◆ **Task details**:
Copy each line of the listing where the word "Tungamah" can be found.

◆ **Excerpted records**:
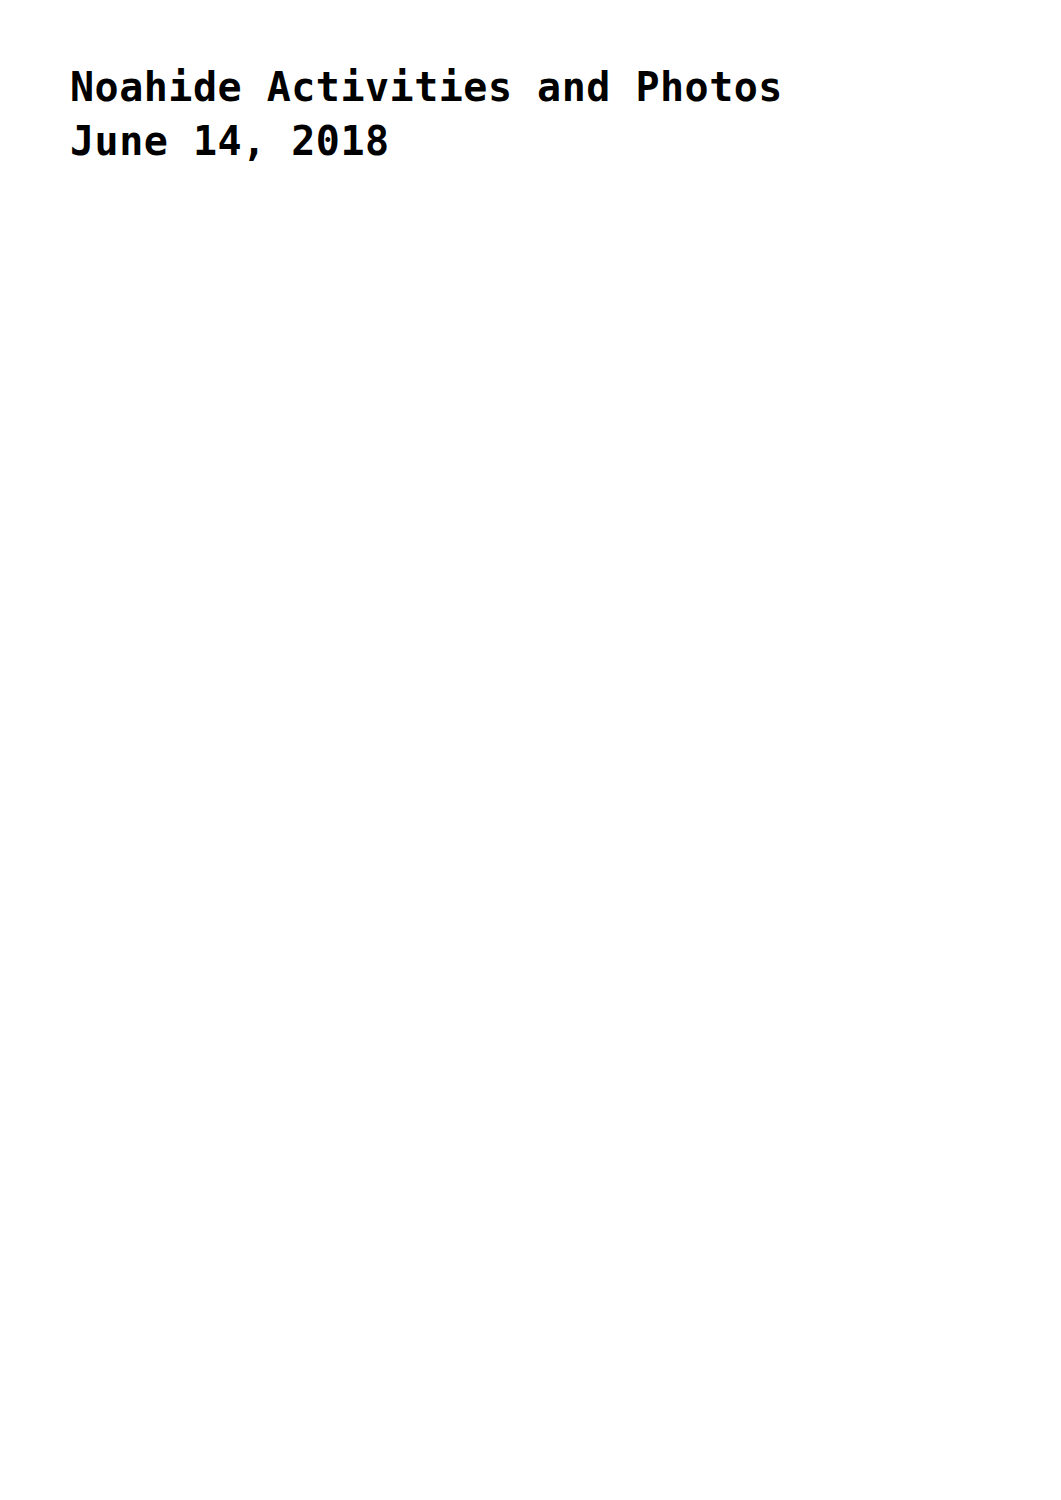Noahide Activities and Photos
June 14, 2018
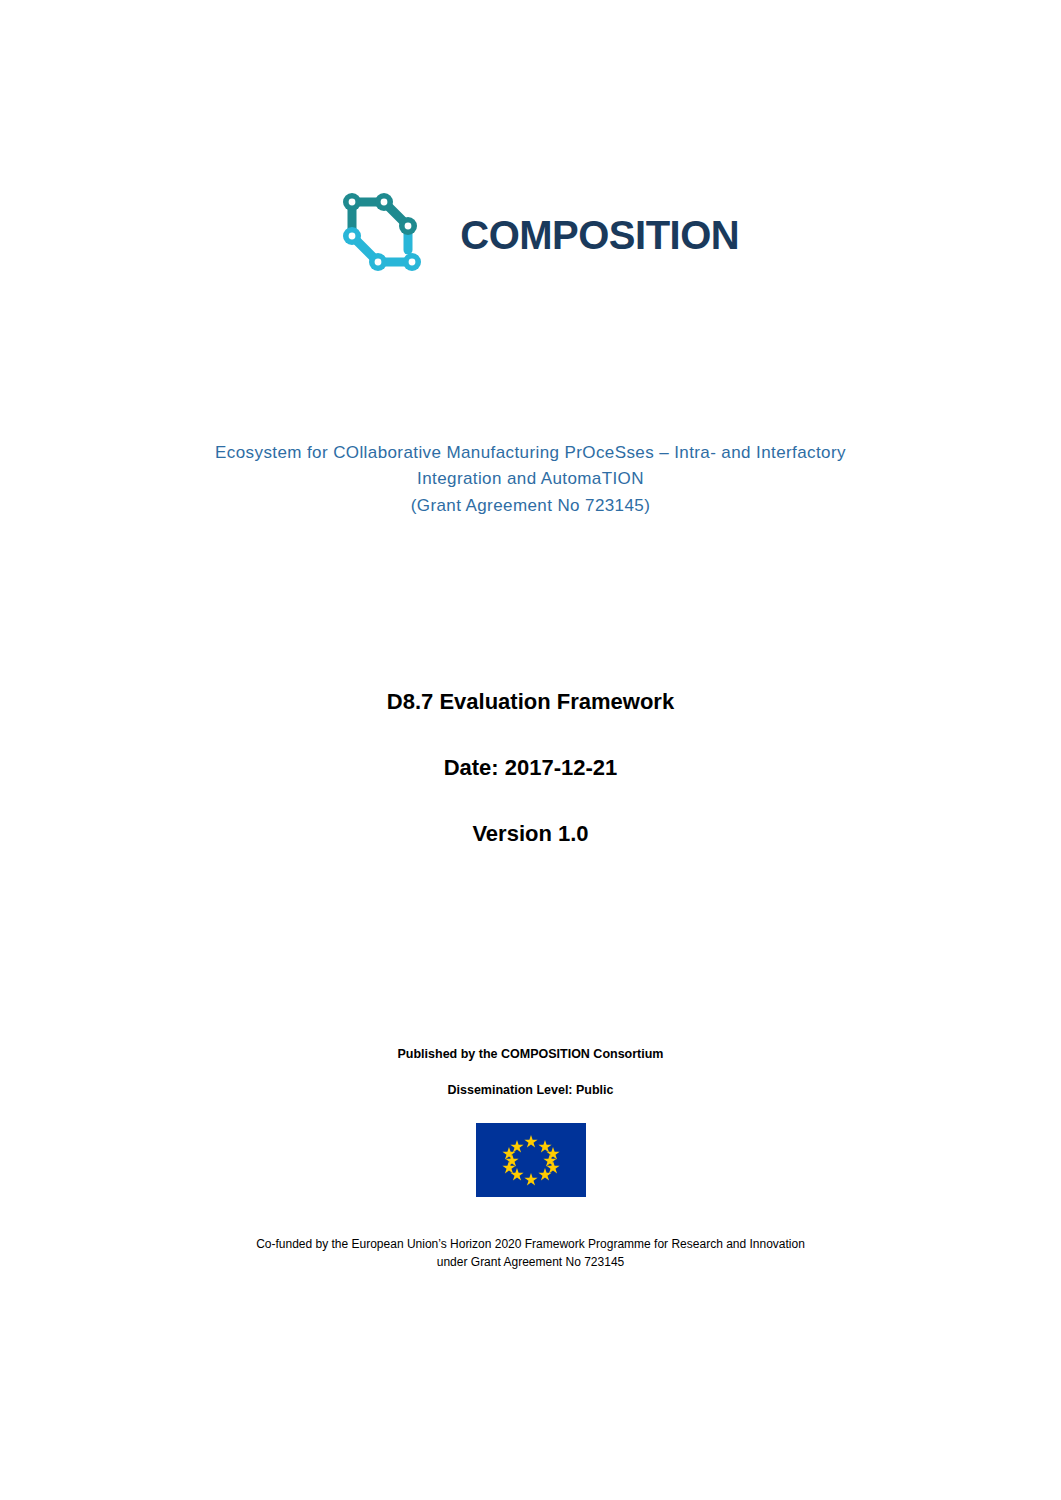COMPOSITION
Ecosystem for COllaborative Manufacturing PrOceSses – Intra- and Interfactory Integration and AutomaTION
(Grant Agreement No 723145)
D8.7 Evaluation Framework
Date: 2017-12-21
Version 1.0
Published by the COMPOSITION Consortium
Dissemination Level: Public
Co-funded by the European Union’s Horizon 2020 Framework Programme for Research and Innovation
under Grant Agreement No 723145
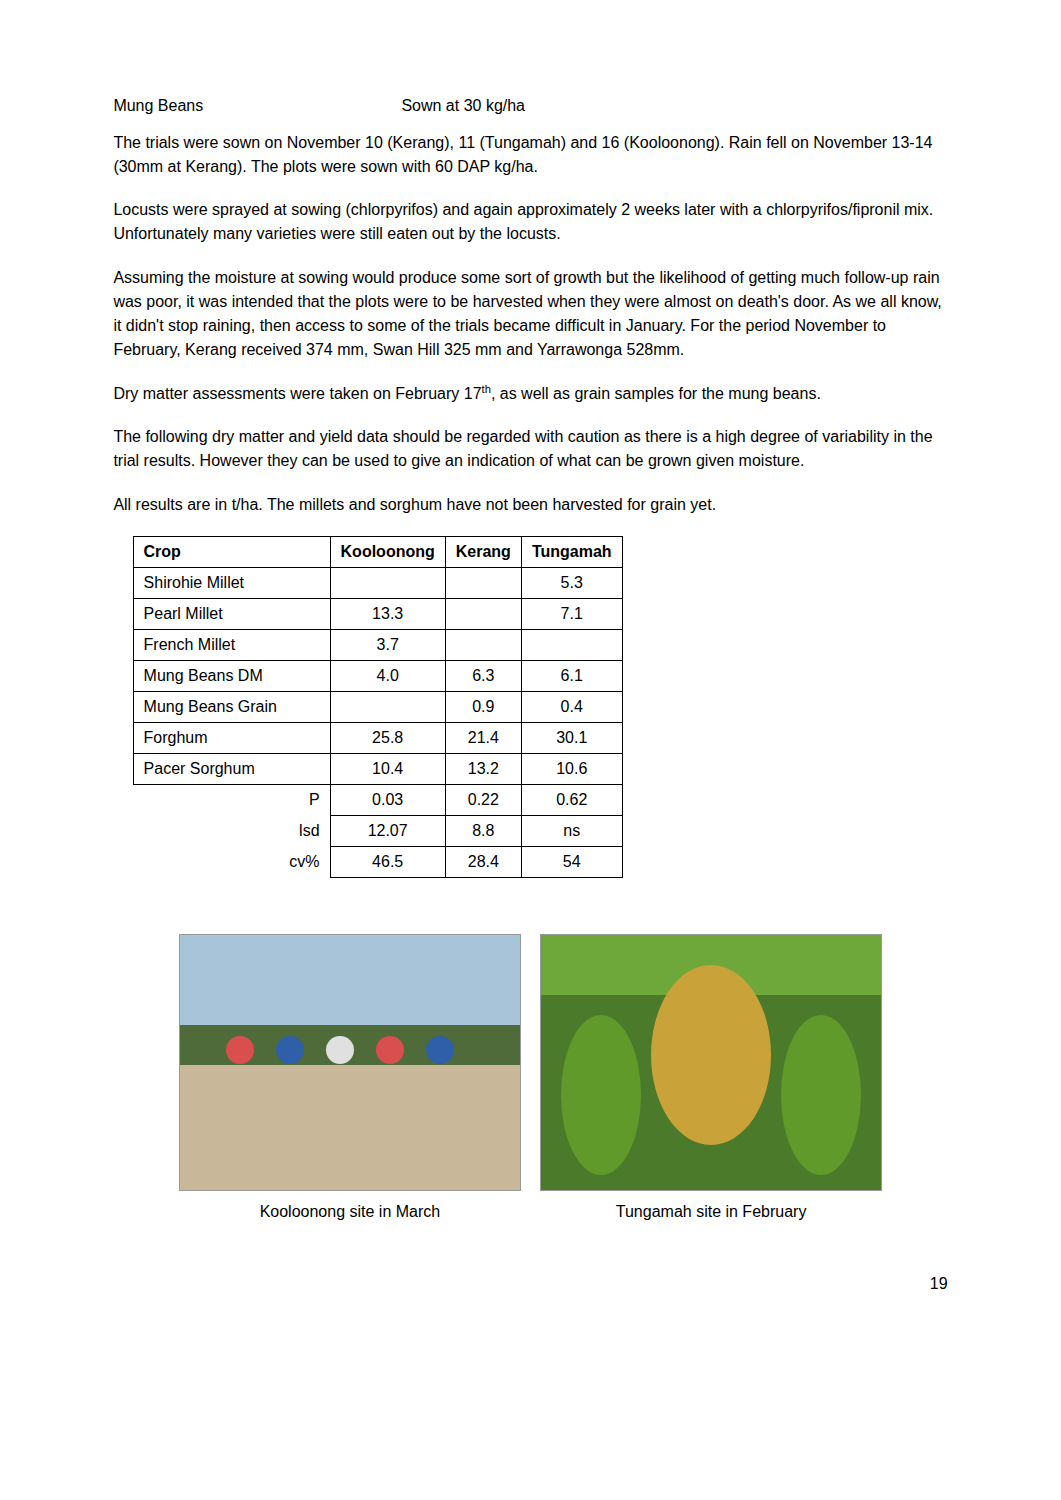Mung Beans Sown at 30 kg/ha
The trials were sown on November 10 (Kerang), 11 (Tungamah) and 16 (Kooloonong). Rain fell on November 13-14 (30mm at Kerang). The plots were sown with 60 DAP kg/ha.
Locusts were sprayed at sowing (chlorpyrifos) and again approximately 2 weeks later with a chlorpyrifos/fipronil mix. Unfortunately many varieties were still eaten out by the locusts.
Assuming the moisture at sowing would produce some sort of growth but the likelihood of getting much follow-up rain was poor, it was intended that the plots were to be harvested when they were almost on death's door. As we all know, it didn't stop raining, then access to some of the trials became difficult in January. For the period November to February, Kerang received 374 mm, Swan Hill 325 mm and Yarrawonga 528mm.
Dry matter assessments were taken on February 17th, as well as grain samples for the mung beans.
The following dry matter and yield data should be regarded with caution as there is a high degree of variability in the trial results. However they can be used to give an indication of what can be grown given moisture.
All results are in t/ha. The millets and sorghum have not been harvested for grain yet.
| Crop | Kooloonong | Kerang | Tungamah |
| --- | --- | --- | --- |
| Shirohie Millet | | | 5.3 |
| Pearl Millet | 13.3 | | 7.1 |
| French Millet | 3.7 | | |
| Mung Beans DM | 4.0 | 6.3 | 6.1 |
| Mung Beans Grain | | 0.9 | 0.4 |
| Forghum | 25.8 | 21.4 | 30.1 |
| Pacer Sorghum | 10.4 | 13.2 | 10.6 |
| P | 0.03 | 0.22 | 0.62 |
| lsd | 12.07 | 8.8 | ns |
| cv% | 46.5 | 28.4 | 54 |
Kooloonong site in March
Tungamah site in February
19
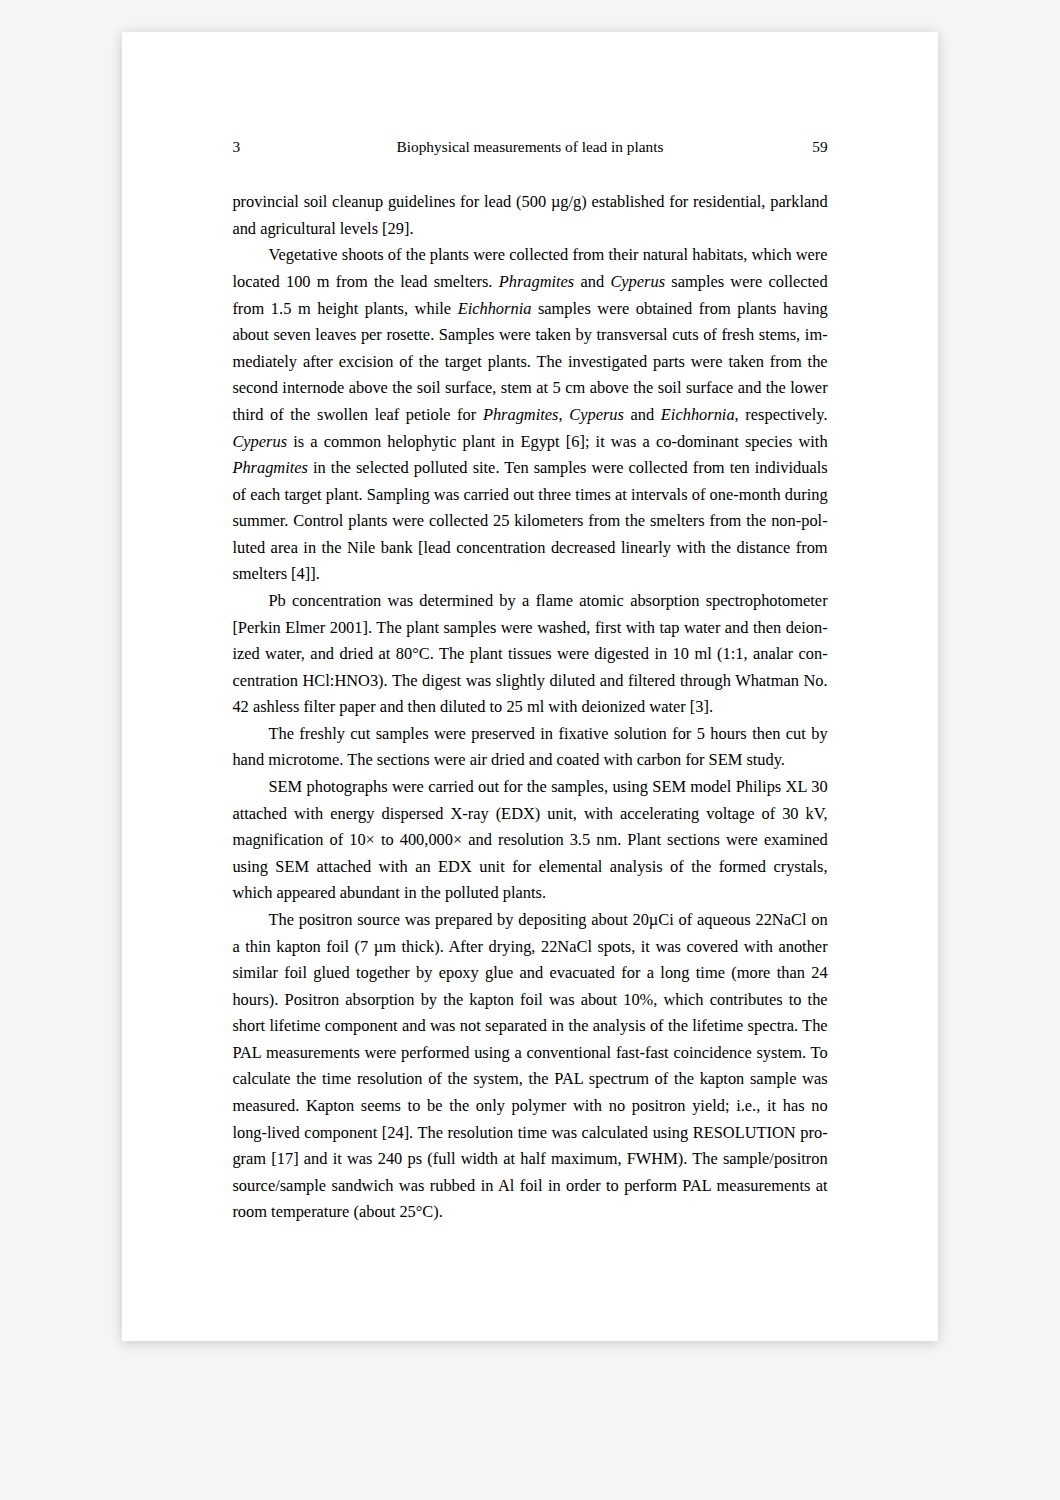3 Biophysical measurements of lead in plants 59
provincial soil cleanup guidelines for lead (500 µg/g) established for residential, parkland and agricultural levels [29].
Vegetative shoots of the plants were collected from their natural habitats, which were located 100 m from the lead smelters. Phragmites and Cyperus samples were collected from 1.5 m height plants, while Eichhornia samples were obtained from plants having about seven leaves per rosette. Samples were taken by transversal cuts of fresh stems, immediately after excision of the target plants. The investigated parts were taken from the second internode above the soil surface, stem at 5 cm above the soil surface and the lower third of the swollen leaf petiole for Phragmites, Cyperus and Eichhornia, respectively. Cyperus is a common helophytic plant in Egypt [6]; it was a co-dominant species with Phragmites in the selected polluted site. Ten samples were collected from ten individuals of each target plant. Sampling was carried out three times at intervals of one-month during summer. Control plants were collected 25 kilometers from the smelters from the non-polluted area in the Nile bank [lead concentration decreased linearly with the distance from smelters [4]].
Pb concentration was determined by a flame atomic absorption spectrophotometer [Perkin Elmer 2001]. The plant samples were washed, first with tap water and then deionized water, and dried at 80°C. The plant tissues were digested in 10 ml (1:1, analar concentration HCl:HNO3). The digest was slightly diluted and filtered through Whatman No. 42 ashless filter paper and then diluted to 25 ml with deionized water [3].
The freshly cut samples were preserved in fixative solution for 5 hours then cut by hand microtome. The sections were air dried and coated with carbon for SEM study.
SEM photographs were carried out for the samples, using SEM model Philips XL 30 attached with energy dispersed X-ray (EDX) unit, with accelerating voltage of 30 kV, magnification of 10× to 400,000× and resolution 3.5 nm. Plant sections were examined using SEM attached with an EDX unit for elemental analysis of the formed crystals, which appeared abundant in the polluted plants.
The positron source was prepared by depositing about 20µCi of aqueous 22NaCl on a thin kapton foil (7 µm thick). After drying, 22NaCl spots, it was covered with another similar foil glued together by epoxy glue and evacuated for a long time (more than 24 hours). Positron absorption by the kapton foil was about 10%, which contributes to the short lifetime component and was not separated in the analysis of the lifetime spectra. The PAL measurements were performed using a conventional fast-fast coincidence system. To calculate the time resolution of the system, the PAL spectrum of the kapton sample was measured. Kapton seems to be the only polymer with no positron yield; i.e., it has no long-lived component [24]. The resolution time was calculated using RESOLUTION program [17] and it was 240 ps (full width at half maximum, FWHM). The sample/positron source/sample sandwich was rubbed in Al foil in order to perform PAL measurements at room temperature (about 25°C).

◆ **Exercise result**:
The trials were sown on November 10 (Kerang), 11 (Tungamah) and 16 (Kooloonong). Rain fell on November 13-14 (30mm at Kerang). The plots were sown with 60 DAP kg/ha.
| Crop | Kooloonong | Kerang | Tungamah |
Tungamah site in February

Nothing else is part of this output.